Pulseq FAM Project Power Analysis
Statistical Power and Sample Size
For Aim 3A, the primary endpoint is the reproducibility (repeatability) coefficient for whole-liver PDFF, \[ RC \;=\; 1.96 \sqrt{2}\,\sigma, \] where \(\sigma\) is the within-subject standard deviation across repeated measurements. We justify the sample size using the expected width of the 95% confidence interval (CI) for \(RC\). Under the standard normal-errors model for replicate measurements, a 95% CI for \(\sigma^2\) is based on a chi-square distribution; therefore, a 95% CI for \(RC\) is \[ RC_L \;=\; \hat{RC}\sqrt{\frac{\nu}{\chi^2_{0.975,\nu}}}, \qquad RC_U \;=\; \hat{RC}\sqrt{\frac{\nu}{\chi^2_{0.025,\nu}}}, \] where \(\nu\) is the effective degrees of freedom for the within-subject variance estimate. With \(n \;=\; 30\) participants scanned on \(K \;=\; 3\) vendor platforms, a conservative approximation is \(\nu \approx n(K-1) \;=\; 60\). This yields relative CI multipliers of approximately 0.85 and 1.22, so the CI width is about \((1.22 - 0.85)\hat{RC} \approx 0.37\hat{RC}\). For example, if \(\hat{RC} \approx 2.5\%\) as suggested by our preliminary Pulseq-FAM data, the expected 95% CI is approximately \([2.1\%,\,3.0\%]\) (width about 0.9 percentage points). These precision targets are meaningfully tighter than literature benchmarks for conventional PDFF reproducibility (e.g., ROI-level reproducibility coefficient 4.12% in a meta-analysis) (Yokoo et al. 2018) and are consistent with recent vendor-agnostic, motion-insensitive PDFF mapping results using Pulseq-based FAM acquisitions (Tang et al. 2025, 2026).
For Aim 3B, the primary goal is to characterize how reproducibility changes with hepatic iron concentration (LIC) and field strength, and to determine whether FAM-based acquisitions mitigate iron-related loss of precision.
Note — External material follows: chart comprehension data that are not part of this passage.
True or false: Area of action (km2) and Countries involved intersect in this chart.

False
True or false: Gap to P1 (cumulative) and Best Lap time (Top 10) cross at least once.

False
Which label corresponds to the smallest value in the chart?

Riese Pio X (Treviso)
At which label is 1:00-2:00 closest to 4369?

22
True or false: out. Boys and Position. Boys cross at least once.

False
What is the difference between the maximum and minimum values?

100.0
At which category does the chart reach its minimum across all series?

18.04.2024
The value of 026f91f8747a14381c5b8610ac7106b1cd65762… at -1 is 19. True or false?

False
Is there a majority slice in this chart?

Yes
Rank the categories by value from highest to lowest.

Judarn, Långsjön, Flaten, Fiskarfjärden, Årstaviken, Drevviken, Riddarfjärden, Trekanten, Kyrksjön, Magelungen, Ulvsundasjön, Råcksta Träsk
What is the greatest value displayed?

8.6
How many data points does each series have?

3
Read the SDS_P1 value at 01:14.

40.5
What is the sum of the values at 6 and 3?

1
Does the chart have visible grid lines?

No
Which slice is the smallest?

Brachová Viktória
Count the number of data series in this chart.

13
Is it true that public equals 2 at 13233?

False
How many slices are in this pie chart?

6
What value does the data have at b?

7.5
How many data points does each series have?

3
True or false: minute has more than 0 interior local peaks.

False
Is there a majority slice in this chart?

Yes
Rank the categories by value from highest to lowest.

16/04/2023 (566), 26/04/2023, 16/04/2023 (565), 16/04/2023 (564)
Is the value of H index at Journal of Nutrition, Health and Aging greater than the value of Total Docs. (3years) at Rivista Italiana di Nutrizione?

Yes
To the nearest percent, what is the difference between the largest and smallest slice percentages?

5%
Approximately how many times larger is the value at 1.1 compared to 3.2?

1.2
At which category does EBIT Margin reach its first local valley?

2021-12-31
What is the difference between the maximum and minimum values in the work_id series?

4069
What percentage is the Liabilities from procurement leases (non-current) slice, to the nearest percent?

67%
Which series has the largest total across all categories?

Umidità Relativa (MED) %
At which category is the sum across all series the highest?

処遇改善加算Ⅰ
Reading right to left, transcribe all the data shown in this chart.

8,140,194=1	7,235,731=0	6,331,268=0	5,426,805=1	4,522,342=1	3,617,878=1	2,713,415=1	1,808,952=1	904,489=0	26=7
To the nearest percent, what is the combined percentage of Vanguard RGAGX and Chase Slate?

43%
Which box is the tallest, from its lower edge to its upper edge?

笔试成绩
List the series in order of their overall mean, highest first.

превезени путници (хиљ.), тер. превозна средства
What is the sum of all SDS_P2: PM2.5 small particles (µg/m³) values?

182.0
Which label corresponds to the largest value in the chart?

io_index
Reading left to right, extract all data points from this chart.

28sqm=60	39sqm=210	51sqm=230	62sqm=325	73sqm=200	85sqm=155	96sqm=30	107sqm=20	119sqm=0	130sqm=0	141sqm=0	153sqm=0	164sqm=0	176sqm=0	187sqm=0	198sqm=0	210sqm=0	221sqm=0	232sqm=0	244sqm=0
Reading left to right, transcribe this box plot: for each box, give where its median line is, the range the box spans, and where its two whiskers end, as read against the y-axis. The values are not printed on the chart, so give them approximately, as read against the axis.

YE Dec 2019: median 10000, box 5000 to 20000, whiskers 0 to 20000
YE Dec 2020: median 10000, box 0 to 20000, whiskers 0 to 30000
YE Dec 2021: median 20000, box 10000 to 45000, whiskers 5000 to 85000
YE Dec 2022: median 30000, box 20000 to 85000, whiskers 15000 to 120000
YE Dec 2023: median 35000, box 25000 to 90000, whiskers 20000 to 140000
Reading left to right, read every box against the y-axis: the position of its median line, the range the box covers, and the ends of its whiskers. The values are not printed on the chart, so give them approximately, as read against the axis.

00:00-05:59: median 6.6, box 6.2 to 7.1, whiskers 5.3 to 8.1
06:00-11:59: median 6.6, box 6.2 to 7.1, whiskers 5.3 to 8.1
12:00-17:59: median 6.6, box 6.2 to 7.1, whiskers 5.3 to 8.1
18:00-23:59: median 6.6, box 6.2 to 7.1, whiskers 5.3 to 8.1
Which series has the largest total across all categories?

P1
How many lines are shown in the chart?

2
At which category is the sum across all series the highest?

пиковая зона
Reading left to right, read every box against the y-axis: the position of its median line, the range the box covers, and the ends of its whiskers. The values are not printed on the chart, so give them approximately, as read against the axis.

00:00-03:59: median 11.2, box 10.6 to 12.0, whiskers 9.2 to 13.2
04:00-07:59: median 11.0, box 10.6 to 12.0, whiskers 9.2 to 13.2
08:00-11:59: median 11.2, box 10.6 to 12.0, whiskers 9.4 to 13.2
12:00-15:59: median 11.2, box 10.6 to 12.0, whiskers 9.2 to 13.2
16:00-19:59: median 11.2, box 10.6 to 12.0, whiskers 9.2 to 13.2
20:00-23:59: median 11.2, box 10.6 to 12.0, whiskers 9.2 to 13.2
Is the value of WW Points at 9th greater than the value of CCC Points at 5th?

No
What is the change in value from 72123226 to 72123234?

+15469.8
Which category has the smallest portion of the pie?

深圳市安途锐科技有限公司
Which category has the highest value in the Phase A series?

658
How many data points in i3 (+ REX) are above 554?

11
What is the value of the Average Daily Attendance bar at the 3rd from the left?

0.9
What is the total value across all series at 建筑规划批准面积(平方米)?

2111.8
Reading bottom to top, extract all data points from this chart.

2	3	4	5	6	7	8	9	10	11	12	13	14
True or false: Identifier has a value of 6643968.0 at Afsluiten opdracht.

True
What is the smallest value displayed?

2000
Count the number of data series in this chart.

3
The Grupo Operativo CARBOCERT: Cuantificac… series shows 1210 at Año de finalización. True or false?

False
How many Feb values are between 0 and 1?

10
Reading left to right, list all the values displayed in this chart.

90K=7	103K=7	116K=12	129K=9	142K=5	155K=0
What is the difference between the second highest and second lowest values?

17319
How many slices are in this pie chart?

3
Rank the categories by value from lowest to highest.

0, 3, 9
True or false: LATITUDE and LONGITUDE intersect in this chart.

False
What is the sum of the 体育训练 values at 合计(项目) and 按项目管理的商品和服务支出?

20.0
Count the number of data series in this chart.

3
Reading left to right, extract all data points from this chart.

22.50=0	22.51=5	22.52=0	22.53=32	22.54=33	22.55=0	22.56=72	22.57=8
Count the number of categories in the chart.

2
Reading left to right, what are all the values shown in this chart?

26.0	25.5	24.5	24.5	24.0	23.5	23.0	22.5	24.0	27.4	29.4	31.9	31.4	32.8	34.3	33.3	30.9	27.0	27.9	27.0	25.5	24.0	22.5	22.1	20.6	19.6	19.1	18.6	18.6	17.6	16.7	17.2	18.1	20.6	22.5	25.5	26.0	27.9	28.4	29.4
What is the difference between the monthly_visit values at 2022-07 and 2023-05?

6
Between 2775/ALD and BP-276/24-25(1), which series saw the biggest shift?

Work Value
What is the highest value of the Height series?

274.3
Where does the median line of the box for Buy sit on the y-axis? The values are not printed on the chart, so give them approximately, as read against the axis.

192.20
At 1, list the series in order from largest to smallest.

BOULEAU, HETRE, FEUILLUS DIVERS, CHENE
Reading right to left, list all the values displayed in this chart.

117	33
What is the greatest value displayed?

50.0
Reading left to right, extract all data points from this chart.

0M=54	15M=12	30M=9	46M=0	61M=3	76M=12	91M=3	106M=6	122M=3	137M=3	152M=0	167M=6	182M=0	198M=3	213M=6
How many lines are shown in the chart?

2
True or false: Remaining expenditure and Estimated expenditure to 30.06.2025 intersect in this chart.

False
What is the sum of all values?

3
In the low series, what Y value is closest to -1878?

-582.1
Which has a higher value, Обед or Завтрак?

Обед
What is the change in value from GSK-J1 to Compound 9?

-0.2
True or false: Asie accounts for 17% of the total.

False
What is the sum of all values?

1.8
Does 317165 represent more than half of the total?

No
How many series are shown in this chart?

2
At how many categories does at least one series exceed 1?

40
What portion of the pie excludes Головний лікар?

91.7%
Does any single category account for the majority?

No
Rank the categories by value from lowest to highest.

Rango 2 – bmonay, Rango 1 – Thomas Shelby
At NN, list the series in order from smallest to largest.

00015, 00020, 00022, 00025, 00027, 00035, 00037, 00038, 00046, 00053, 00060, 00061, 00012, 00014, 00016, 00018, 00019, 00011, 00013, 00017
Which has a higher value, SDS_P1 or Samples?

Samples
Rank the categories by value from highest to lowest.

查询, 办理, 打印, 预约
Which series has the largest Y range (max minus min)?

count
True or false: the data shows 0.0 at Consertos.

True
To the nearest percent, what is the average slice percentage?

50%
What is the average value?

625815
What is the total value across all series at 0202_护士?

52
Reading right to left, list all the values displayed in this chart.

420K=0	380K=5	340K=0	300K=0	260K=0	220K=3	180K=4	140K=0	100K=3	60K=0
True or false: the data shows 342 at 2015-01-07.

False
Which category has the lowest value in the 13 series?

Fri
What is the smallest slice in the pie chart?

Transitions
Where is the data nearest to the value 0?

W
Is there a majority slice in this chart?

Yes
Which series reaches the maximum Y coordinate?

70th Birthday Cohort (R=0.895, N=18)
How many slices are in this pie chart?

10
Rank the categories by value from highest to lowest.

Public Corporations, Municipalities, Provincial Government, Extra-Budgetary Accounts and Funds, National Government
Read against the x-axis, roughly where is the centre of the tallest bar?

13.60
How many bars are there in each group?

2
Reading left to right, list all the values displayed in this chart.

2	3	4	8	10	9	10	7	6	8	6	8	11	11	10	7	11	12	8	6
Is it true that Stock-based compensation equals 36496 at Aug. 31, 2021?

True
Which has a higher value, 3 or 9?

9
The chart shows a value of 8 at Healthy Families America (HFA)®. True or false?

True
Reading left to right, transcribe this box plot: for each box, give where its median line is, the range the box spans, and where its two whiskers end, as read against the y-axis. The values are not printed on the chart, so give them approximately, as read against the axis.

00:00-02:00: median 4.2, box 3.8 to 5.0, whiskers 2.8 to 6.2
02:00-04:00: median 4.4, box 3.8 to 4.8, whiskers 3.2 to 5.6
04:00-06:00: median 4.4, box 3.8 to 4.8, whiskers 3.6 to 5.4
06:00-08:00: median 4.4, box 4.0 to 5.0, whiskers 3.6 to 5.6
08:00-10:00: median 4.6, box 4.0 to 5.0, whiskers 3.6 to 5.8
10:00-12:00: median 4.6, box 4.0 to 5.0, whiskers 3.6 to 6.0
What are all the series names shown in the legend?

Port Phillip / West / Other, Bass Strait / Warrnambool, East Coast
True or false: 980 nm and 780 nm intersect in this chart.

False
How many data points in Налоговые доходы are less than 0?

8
The primary analysis will stratify participants by iron (LIC < 3 vs. ≥ 3 mg/g) and estimate \(RC\) within each stratum for both Pulseq-FAM and conventional acquisitions. We again justify sample size by the 95% CI width for \(RC\) within stratum using the same chi-square formula above. With approximately \(n \approx 15\) per LIC stratum, and at least two replicate acquisitions per stratum-specific condition, a conservative approximation is \(\nu \approx 15\), which yields relative CI multipliers of approximately 0.74 and 1.55. Thus, the 95% CI width is about \((1.55 - 0.74)\hat{RC} \approx 0.81\hat{RC}\) within stratum. This precision is adequate as our pilot data suggest large, practically meaningful differences in variability under elevated iron. For example, a recent multi-center, multi-vendor phantom validation reported PDFF reproducibility coefficients of 6.2% under a conventional 3D protocol and 3.8% under an optimized 3D protocol, with variability increasing at higher PDFF and higher R2* (Starekova et al. 2025). In our ongoing BFAM repeatability study (unpublished), we observe substantially larger \(RC\) for conventional methods in iron-overloaded livers and materially lower \(RC\) for FAM-based acquisitions. With \(n \approx 30\) total, the resulting stratum-specific CIs will be sufficiently informative to quantify iron-dependent degradation and to support comparisons between Pulseq-FAM and conventional acquisitions, with additional refinement in precision expected when modeling all repeated measurements jointly in a variance-component framework.